Jukebox-musical bios are usually anchored in the life and work of a superstar, readily recognizable by a single name: Judy, Janis, Piaf. Off Broadway’s latest offering in the genre, “Forever Dusty,” may raise the unfortunate question to some of “Dusty who?” The answer is Dusty Springfield, but the reason why we’d want to see a musical about her remains unresolved in a perfunctory staging peppered with cliches.
A British pop singer who achieved fame in the late ’60s with songs like “You Don’t Have to Say You Love Me,” “Son of a Preacher Man” and Burt Bacharach’s “The Look of Love,” Springfield was one of the most popular U.K. female vocalists of her time, noted not only for her voice but for her peroxide-blonde beehive and excessive eye makeup. “Forever Dusty” takes her from a shy teen singing backup with the cool girls at the convent to stardom, then on to oblivion. Accompanied by a slew of Springfield songs, natch.
The show comes from director Randal Myler, who seems to specialize in this sort of dead-pop-singer tribute (with past shows centering on Janis Joplin, the Mamas and the Papas, Woody Guthrie and Hank Williams). The format here is simple: An actress impersonates the star, while two women and two men sing backup, play all the other roles, and sometimes move the furniture.
The success of such ventures rides on the strength of the central performer. Thesp Kirsten Holly Smith (also the co-author with Jonathan Vankin), who performed an earlier version of the show in Los Angeles in 2008, is clearly dedicated to the material. Her Dusty, though, is far from compelling; the most exciting flashes of talent in the show come not from her, but from one of the backup singers.

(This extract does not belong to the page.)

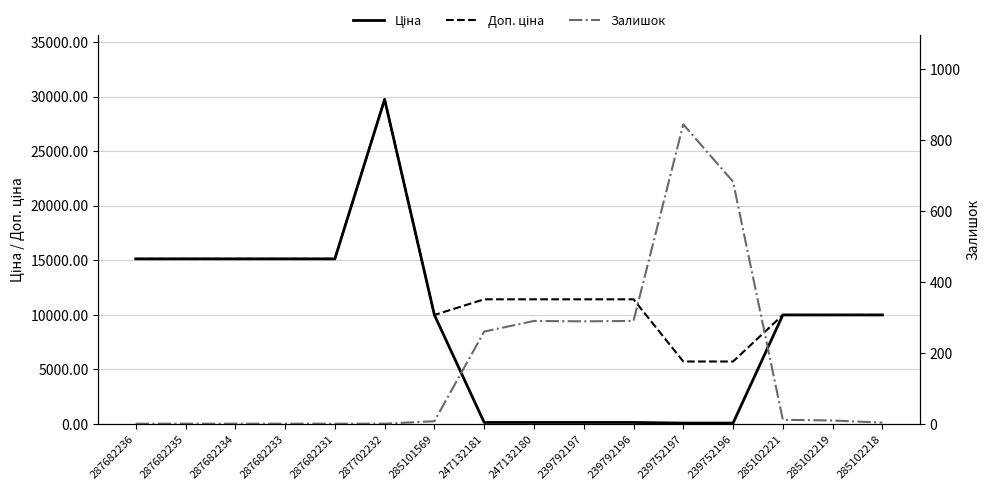

Reading left to right, what are all the values shown in this chart?

Ціна: 287682236=15120.0	287682235=15120.0	287682234=15120.0	287682233=15120.0	287682231=15120.0	287702232=29747.2	285101569=9975.0	247132181=114.1	247132180=114.1	239792197=114.1	239792196=114.1	239752197=57.0	239752196=57.0	285102221=9975.0	285102219=9975.0	285102218=9975.0
Доп. ціна: 287682236=15120.0	287682235=15120.0	287682234=15120.0	287682233=15120.0	287682231=15120.0	287702232=29747.2	285101569=9975.0	247132181=11410.0	247132180=11410.0	239792197=11410.0	239792196=11410.0	239752197=5705.0	239752196=5705.0	285102221=9975.0	285102219=9975.0	285102218=9975.0
Залишок: 287682236=0.0	287682235=0.0	287682234=0.0	287682233=0.0	287682231=0.0	287702232=0.0	285101569=7.0	247132181=260.0	247132180=290.0	239792197=289.0	239792196=290.0	239752197=845.0	239752196=683.0	285102221=11.0	285102219=9.0	285102218=3.0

Christina Sajous (“Spider-Man: Turn Off the Dark,” “American Idiot”) first emerges singing “Tell Him,” and later takes on the extended role of Claire, a jazz reporter who becomes Dusty’s lover. She, at least, has the chops to make things watchable during her solos and scenes. The book and staging are basic at best, and the wall-sized projections are sometimes startling in the New World Stages’ small space. The four-piece band, at least, keeps the beat going through 20-odd songs.